Une ambiance musicale savoureuse et enveloppante
C’est cette capacité à nous montrer une réalité déformée qui fait tout le prix du cinéma de Hal Hartley. Le tout est porté par une réalisation sobre, mais qui sait aller à l’essentiel. Sans en abuser, le cinéaste utilise également une superbe bande sonore composée à la fois du score écrit par lui-même (sous le pseudo de Ned Rifle) et Jeffrey Taylor, mais aussi de titres venus de la scène rock indépendante américaine.

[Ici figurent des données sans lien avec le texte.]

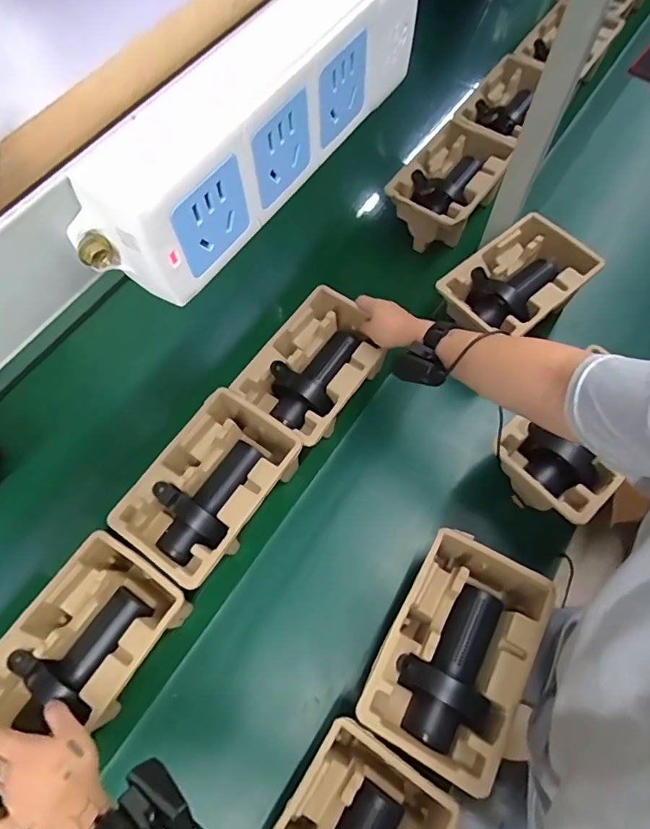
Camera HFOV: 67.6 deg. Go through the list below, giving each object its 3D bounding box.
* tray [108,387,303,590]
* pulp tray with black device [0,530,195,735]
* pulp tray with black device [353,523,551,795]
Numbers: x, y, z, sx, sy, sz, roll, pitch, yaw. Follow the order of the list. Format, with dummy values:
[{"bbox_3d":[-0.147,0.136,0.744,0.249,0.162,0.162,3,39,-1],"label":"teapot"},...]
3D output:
[{"bbox_3d":[-0.152,0.100,0.662,0.156,0.090,0.226,36,72,14],"label":"tray"},{"bbox_3d":[-0.279,0.271,0.575,0.149,0.082,0.217,31,71,12],"label":"pulp tray with black device"},{"bbox_3d":[0.150,0.273,0.571,0.147,0.096,0.229,27,70,11],"label":"pulp tray with black device"}]

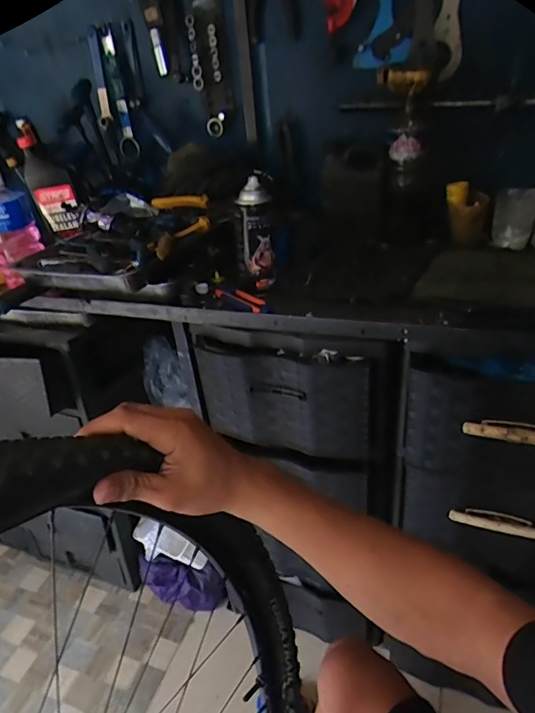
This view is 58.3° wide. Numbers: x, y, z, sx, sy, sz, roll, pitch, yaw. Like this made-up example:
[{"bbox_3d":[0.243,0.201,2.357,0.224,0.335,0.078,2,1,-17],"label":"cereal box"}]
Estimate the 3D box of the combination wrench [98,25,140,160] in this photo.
[{"bbox_3d":[-0.319,-0.567,1.046,0.058,0.249,0.008,13,34,24],"label":"combination wrench"}]

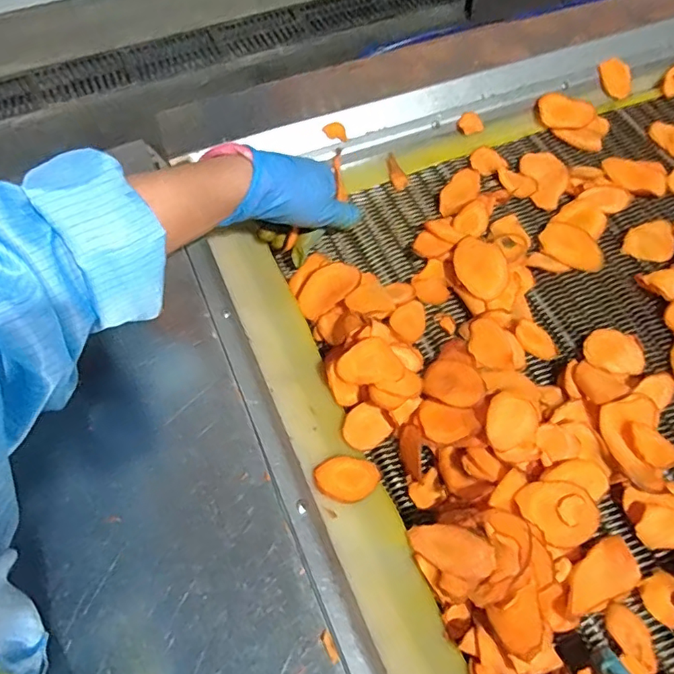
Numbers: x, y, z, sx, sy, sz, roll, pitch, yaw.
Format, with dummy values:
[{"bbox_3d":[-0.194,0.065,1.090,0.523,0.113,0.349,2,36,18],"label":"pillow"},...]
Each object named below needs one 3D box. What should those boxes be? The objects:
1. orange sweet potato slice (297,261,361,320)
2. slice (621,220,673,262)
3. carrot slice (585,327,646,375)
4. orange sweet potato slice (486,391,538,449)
[{"bbox_3d":[-0.008,-0.045,0.468,0.041,0.009,0.066,40,70,17],"label":"orange sweet potato slice"},{"bbox_3d":[0.301,-0.095,0.493,0.046,0.004,0.046,14,64,6],"label":"slice"},{"bbox_3d":[0.237,0.013,0.439,0.054,0.013,0.043,-3,64,-2],"label":"carrot slice"},{"bbox_3d":[0.130,0.062,0.382,0.044,0.008,0.036,-40,85,-22],"label":"orange sweet potato slice"}]

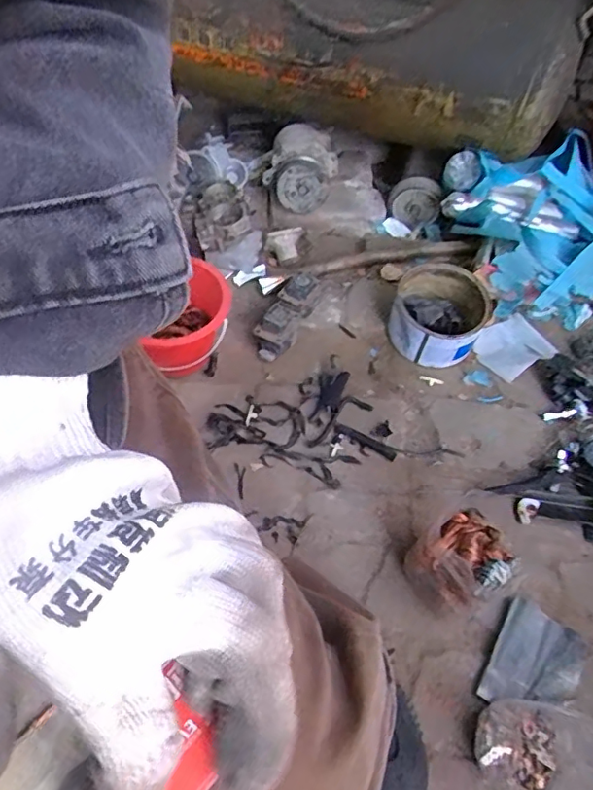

Le tout tisse une ambiance qui sait alterner les moments de poésie, avec quelques accès de violence et des instants plus loufoques.
Si Amateur n’est pas le film le plus abouti de son auteur, il n’en demeure pas moins l’un des derniers travaux vraiment intéressants d’un réalisateur qui a ensuite assez vite perdu l’inspiration de ses débuts.
Un échec public qui est devenu rare
Malgré la présence d’Isabelle Huppert en tête d’affiche et des critiques plutôt favorables, Amateur n’a réuni dans les salles françaises que 126 813 spectateurs amoureux du cinéaste indépendant. Le long-métrage a ensuite totalement disparu des écrans. Il est toutefois désormais disponible sur les plateformes de VOD, permettant à toute une nouvelle génération curieuse de découvrir le dernier grand film d’Hal Hartley.